Given passage.
════
I am attempting to find an efficient loop over a map data structure.
The map structure maps the following integers:
1 2, 2 3, 3 1, 4 1, 4 5, 5 3, 5 6, 5 7, 5 8, 6 4, 7 6, 8 9, 9 10
The resulting map looks as follows:
1| 2
2| 3
3| 1
4| 1 5
5| 3 6 7 8
6| 4
7| 6
8| 9
9| 10
Start : 4
Result :
1(1) 2(2) 5(1) 3(2) 6(2) 7(2) 8(2)
Can anybody suggest how to efficiently loop (possibly recursive method) so that, given a start of say 4, the result would be
1(1), 2(2), 5(1), 3(2), 6(2), 7(2), 8(2), 9(3), 10(4)
So the idea is to use each inner key, as an outer key, starting with a given outer key. With outer 4 for example, the inner keys are 5 and 1. So use 5 and 1 as outer keys to obtain inner keys (3 6 7 8) and (2), the process should continue mapping the inner keys to outer keys. A running total should be kept per "jump". So it probably resolves to a recursive problem rather than a loop.
The process should stop if either you reach the starting point, 4 in the above scenario, or there are no more inner keys, for example, 10 has no mapping.
The loop starting at line 44, only performs the above, up to two levels, which is inadequate.
#include <iostream>
#include <map>
#include <sstream>
int digit_count(int number) {
int digits = 0;
if (number < 0) digits = 1; // remove this line if '-' counts as a digit
while (number) {
number /= 10;
digits++;
}
return digits;
}
int main() {
int v1, v2;
std::map< int, std::map< int, int> > m;
std::istringstream stm {"1 2 2 3 3 1 4 1 4 5 5 3 5 6 5 7 5 8 6 4 7 6 8 9 9 10"};
while (stm >> v1 >> v2) {
m[v1];
m[v1][v2] = 1;
}
std::cout << "Map layout " << "\n";
std::string ss = "";
int dc = digit_count(m.rbegin()->first); // equals max number
for (const auto & p : m) {
std::cout << p.first << ss.append(" ", (dc - digit_count(p.first))) << "| ";
for (const auto & val : p.second)
════
What you have to do.
Could you restate the map traversal post, beginning at "Can anybody suggest" and stopping after "than a loop.", with "running total" changed to "cumulative count"? The material after this point has no connection to the map traversal post.

Given data.
════
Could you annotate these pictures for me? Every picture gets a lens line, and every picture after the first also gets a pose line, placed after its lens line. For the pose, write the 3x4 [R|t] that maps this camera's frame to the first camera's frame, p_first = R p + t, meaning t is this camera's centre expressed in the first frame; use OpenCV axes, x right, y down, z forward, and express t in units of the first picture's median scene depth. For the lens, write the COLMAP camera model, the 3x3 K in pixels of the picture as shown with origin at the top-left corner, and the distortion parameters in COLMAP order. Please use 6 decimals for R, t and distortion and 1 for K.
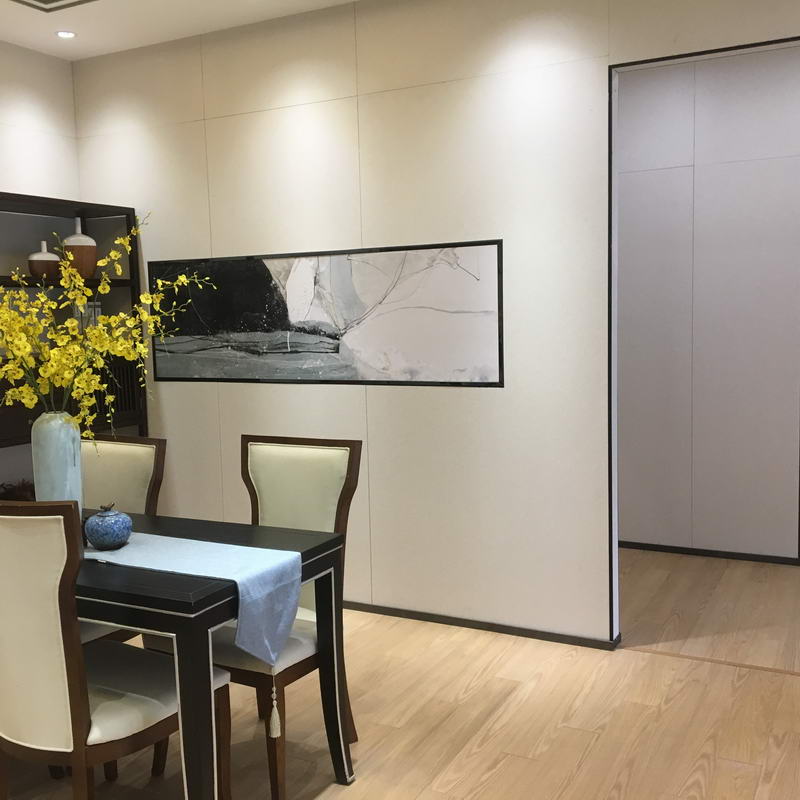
lens RADIAL K [[897.5, 0, 397.7], [0, 897.5, 396.7], [0, 0, 1]] dist [0.118885, -0.245566]
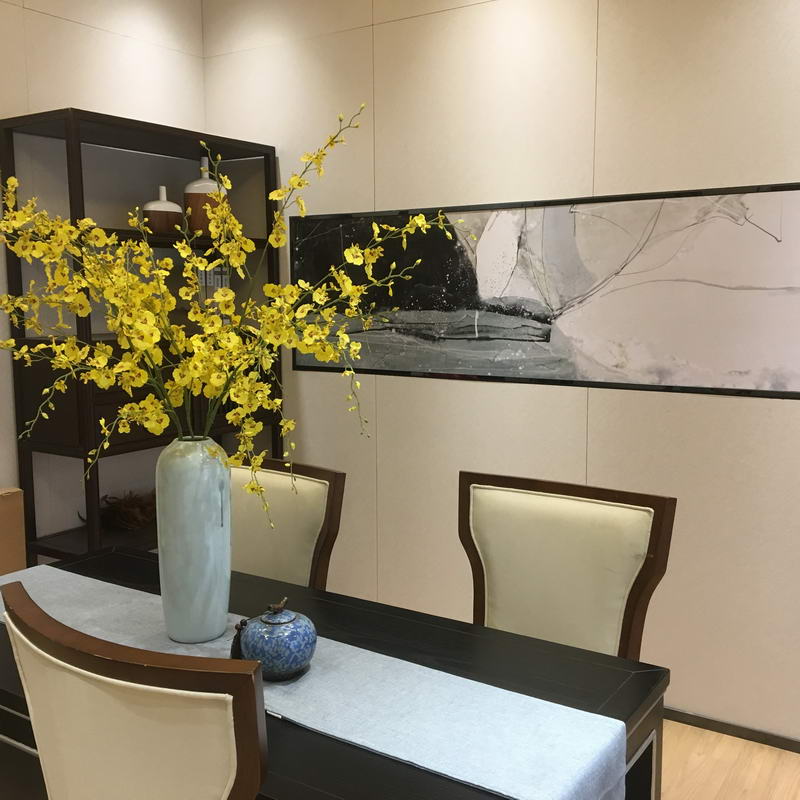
════
Response area.
Can anybody suggest how to efficiently loop (possibly recursive method) so that, given a start of say 4, the result would be
1(1), 2(2), 5(1), 3(2), 6(2), 7(2), 8(2), 9(3), 10(4)
So the idea is to use each inner key, as an outer key, starting with a given outer key. With outer 4 for example, the inner keys are 5 and 1. So use 5 and 1 as outer keys to obtain inner keys (3 6 7 8) and (2), the process should continue mapping the inner keys to outer keys. A cumulative count should be kept per "jump". So it probably resolves to a recursive problem rather than a loop.